Exchange Bulletin

Caldwell U.S. Dividend Advantage Fund (UDA.UN) To Trade On Toronto Stock Exchange


June 19, 2015

Caldwell U.S. Dividend Advantage Fund (the "Fund") - An application has been granted for the original listing in the Industrial category of up to a maximum of 14,375,000 Units of the Fund, of which up to 12,500,000 Units will be issued and outstanding and up to 1,875,000 Units will be reserved for issuance upon completion of an initial public offering (the "Offering").

Listing of the Units will become effective at 5:01 p.m. on Thursday, June 18, 2015 in anticipation of the Offering closing on Friday, June 19, 2015. The Units will be posted for trading at the opening on June 19, 2015.

Registration of interests in and transfers of the Units will be effected through the book-entry only system maintained by CDS Clearing and Depository Services Inc. ("CDS"). Units must be purchased, transferred and surrendered for redemption through a CDS Participant. Upon the purchase of Units, the owner will receive only a customer confirmation.
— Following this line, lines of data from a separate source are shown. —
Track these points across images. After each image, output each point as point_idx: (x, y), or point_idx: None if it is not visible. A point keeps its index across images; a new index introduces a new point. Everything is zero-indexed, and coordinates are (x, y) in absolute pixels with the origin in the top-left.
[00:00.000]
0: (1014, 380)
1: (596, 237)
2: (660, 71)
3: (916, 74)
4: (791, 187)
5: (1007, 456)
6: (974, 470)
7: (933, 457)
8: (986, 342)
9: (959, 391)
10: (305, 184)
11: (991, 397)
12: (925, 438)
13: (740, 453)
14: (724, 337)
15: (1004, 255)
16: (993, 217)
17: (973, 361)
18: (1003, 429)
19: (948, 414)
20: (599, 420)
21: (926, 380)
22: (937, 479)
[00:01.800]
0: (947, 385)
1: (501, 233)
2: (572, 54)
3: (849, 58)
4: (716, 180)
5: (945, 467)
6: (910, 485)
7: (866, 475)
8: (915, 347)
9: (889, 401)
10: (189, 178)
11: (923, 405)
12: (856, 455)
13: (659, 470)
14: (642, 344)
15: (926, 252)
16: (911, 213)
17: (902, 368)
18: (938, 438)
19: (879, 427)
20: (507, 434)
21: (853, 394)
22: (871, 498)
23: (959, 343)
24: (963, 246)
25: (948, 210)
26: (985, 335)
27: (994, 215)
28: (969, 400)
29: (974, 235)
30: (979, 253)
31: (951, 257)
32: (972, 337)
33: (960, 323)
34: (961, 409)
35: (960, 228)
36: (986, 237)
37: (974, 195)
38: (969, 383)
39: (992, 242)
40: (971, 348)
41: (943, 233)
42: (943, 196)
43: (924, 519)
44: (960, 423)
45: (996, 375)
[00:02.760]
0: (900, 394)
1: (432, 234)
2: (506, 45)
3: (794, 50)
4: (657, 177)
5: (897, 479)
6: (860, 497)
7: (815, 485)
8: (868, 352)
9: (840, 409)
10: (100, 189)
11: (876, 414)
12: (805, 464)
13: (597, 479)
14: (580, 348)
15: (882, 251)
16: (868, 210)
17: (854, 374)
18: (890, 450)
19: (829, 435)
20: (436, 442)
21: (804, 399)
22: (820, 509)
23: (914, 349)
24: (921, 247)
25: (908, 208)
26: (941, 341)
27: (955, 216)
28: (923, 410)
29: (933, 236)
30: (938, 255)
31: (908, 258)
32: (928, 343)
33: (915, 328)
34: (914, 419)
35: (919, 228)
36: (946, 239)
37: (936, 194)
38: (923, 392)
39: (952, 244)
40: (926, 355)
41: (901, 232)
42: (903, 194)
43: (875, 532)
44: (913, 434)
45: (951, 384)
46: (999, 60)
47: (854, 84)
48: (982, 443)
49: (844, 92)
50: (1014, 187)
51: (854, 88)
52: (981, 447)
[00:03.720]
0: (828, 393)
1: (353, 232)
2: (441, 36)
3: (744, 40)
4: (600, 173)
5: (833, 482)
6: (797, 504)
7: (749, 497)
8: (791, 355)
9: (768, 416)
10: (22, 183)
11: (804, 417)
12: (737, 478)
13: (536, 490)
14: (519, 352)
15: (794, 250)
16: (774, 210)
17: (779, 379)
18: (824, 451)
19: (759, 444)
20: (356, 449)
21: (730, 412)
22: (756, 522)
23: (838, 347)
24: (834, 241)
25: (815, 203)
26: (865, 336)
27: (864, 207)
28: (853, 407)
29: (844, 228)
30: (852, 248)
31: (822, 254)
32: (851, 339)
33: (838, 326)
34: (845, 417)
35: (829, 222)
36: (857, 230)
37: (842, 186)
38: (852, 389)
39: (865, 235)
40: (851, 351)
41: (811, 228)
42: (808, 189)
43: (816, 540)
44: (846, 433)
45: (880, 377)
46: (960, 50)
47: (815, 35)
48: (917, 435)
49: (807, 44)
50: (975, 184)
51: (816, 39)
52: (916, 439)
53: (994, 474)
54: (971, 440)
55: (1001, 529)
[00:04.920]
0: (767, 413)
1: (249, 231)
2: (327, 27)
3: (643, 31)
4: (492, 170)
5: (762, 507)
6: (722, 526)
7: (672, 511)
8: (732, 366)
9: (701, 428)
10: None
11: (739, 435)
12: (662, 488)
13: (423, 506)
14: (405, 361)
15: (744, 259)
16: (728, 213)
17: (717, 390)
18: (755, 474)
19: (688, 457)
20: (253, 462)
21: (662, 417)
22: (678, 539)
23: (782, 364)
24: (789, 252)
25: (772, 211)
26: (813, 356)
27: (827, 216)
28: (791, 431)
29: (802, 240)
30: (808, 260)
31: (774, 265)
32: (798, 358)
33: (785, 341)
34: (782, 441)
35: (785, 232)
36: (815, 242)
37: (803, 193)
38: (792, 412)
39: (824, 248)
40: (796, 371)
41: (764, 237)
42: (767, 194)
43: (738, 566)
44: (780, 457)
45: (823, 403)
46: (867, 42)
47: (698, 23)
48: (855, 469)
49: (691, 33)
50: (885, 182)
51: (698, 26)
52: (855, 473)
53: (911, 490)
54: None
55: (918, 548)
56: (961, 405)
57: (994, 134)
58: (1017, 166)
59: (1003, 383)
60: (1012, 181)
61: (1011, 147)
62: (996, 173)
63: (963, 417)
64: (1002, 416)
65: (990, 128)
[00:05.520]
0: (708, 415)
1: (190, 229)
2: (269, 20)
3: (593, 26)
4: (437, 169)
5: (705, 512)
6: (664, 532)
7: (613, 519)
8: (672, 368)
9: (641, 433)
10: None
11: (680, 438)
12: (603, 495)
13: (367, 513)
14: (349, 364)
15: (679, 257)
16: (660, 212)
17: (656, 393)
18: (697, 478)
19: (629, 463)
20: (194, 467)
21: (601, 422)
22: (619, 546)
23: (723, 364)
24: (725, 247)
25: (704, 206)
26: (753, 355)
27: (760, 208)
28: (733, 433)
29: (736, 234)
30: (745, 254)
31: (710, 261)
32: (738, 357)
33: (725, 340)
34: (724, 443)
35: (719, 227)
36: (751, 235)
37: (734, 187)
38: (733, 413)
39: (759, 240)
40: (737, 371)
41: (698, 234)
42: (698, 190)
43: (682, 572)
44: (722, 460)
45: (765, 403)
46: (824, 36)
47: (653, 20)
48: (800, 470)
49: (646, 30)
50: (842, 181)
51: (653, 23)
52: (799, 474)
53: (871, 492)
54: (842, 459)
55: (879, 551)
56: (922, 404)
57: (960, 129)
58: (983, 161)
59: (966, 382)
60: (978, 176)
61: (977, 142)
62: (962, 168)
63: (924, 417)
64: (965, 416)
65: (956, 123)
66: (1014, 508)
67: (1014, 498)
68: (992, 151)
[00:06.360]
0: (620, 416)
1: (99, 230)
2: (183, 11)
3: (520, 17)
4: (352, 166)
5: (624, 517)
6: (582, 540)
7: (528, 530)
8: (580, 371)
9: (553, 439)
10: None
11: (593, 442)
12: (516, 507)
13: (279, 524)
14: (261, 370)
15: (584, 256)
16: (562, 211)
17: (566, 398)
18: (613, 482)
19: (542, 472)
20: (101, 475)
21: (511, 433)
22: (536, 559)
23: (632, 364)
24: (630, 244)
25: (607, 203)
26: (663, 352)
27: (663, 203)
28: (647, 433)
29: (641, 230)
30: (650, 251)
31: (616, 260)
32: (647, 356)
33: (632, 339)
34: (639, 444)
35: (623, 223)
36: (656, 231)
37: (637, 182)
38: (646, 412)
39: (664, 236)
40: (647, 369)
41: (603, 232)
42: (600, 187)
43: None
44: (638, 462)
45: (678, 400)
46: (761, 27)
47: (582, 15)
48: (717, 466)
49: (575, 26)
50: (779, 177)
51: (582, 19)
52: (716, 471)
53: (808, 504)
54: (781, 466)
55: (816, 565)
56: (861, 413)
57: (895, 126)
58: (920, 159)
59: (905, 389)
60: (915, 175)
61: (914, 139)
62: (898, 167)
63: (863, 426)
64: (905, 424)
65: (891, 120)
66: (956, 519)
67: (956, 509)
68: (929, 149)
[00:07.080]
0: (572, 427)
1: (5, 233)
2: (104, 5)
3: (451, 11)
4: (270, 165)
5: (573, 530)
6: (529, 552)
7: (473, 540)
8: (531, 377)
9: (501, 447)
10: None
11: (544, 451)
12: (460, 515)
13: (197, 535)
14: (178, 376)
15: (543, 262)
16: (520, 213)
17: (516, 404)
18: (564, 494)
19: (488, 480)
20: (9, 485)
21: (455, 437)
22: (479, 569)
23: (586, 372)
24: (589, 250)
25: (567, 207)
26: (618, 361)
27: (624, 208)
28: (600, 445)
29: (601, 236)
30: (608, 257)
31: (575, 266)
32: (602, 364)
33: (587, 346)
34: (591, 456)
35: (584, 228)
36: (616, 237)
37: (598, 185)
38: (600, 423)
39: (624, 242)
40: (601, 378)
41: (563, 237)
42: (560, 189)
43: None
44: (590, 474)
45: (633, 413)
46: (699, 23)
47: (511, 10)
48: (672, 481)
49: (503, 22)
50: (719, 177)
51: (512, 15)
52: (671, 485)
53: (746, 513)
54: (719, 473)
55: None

Additional information on the Units may be found in the Fund's final prospectus dated May 28, 2015 (the "Prospectus"), which is available at www.SEDAR.com. Capitalized terms not otherwise defined are as defined in the Prospectus.

Stock Symbol: "UDA.UN" CUSIP: 129247 10 2 Trading Currency: CDN$

Temporary Market Maker: Independent Trading Group
Other Markets: None
Head Office Address: 150 King Street West
Suite 1702, P.O. Box 47
Toronto, ON
M5H 1J9
Email Address: investorrelations@caldwellinvestment.com
Website: www.caldwellinvestment.ca
Head Office Telephone Number: (416) 593-1798
Fax Number: (416) 862-2498
Chief Financial Officer,
Corporate Secretary &
Chief Compliance Officer:
Sally Haldenby-Haba
Investor Relations: Brendan Caldwell
President and Chief Executive Officer
(416) 593-1798
bcaldwell@caldwellsecurities.com
Manager: Caldwell Investment Management Ltd.
Incorporation: The Fund is a closed-end investment fund established as a trust under the laws of the Province of Ontario pursuant to a declaration of trust dated May 28, 2015.
Fiscal Year End: December 31
Nature of Business: The Fund has been created to invest in an actively managed portfolio (the "Portfolio") comprised primarily of U.S. dividend paying equity securities that exhibit a combination of low current volatility and high profitability and are expected by the Manager to significantly benefit from the current U.S. economic expansion. The investment objectives of the Fund are to provide holders of Units with: (i) monthly cash distributions; and (ii) the potential for capital appreciation and enhanced long-term risk adjusted returns.
Transfer Agent & Registrar: CST Trust Company, at its principal offices in Toronto.
Distributions: The Fund will not have a fixed distribution but in accordance with the Fund's investment objectives intends to pay monthly cash distributions based on, among other things, the actual and expected returns on the Portfolio. The Manager will at least annually determine an indicative distribution amount for the year based upon the prevailing market conditions and an estimate of distributable cash flow from the Portfolio for such year. The Fund intends to make monthly distributions to Unitholders of record on the last Business Day of each month (each, a "Distribution Record Date"). Distributions will be paid on a Business Day designated by the Manager that will be on or about the 15th day of the month following the Distribution Record Date. The monthly distributions are initially estimated to be $0.05 per Unit ($0.60 per annum per Unit) representing an annual yield of 6.0% on the $10.00 per Unit issue price. The initial cash distribution is anticipated to be payable on or about August 14, 2015 to Unitholders of record on July 31, 2015, based on an anticipated closing date of June 19, 2015.
Public Offering: Pursuant to the terms of the Prospectus, up to a maximum of 12,500,000 Units at a price of $10.00 per Unit are being offered to the public by RBC Dominion Securities Inc., CIBC World Markets Inc., Scotia Capital Inc., BMO Nesbitt Burns Inc., National Bank Financial Inc., GMP Securities L.P., Raymond James Ltd., Canaccord Genuity Corp., Caldwell Securities Ltd., Desjardins Securities Inc., Industrial Alliance Securities Inc., Mackie Research Capital Corporation, Manulife Securities Inc., Euro Pacific Canada Inc. and Kernaghan & Partners Ltd., as agents.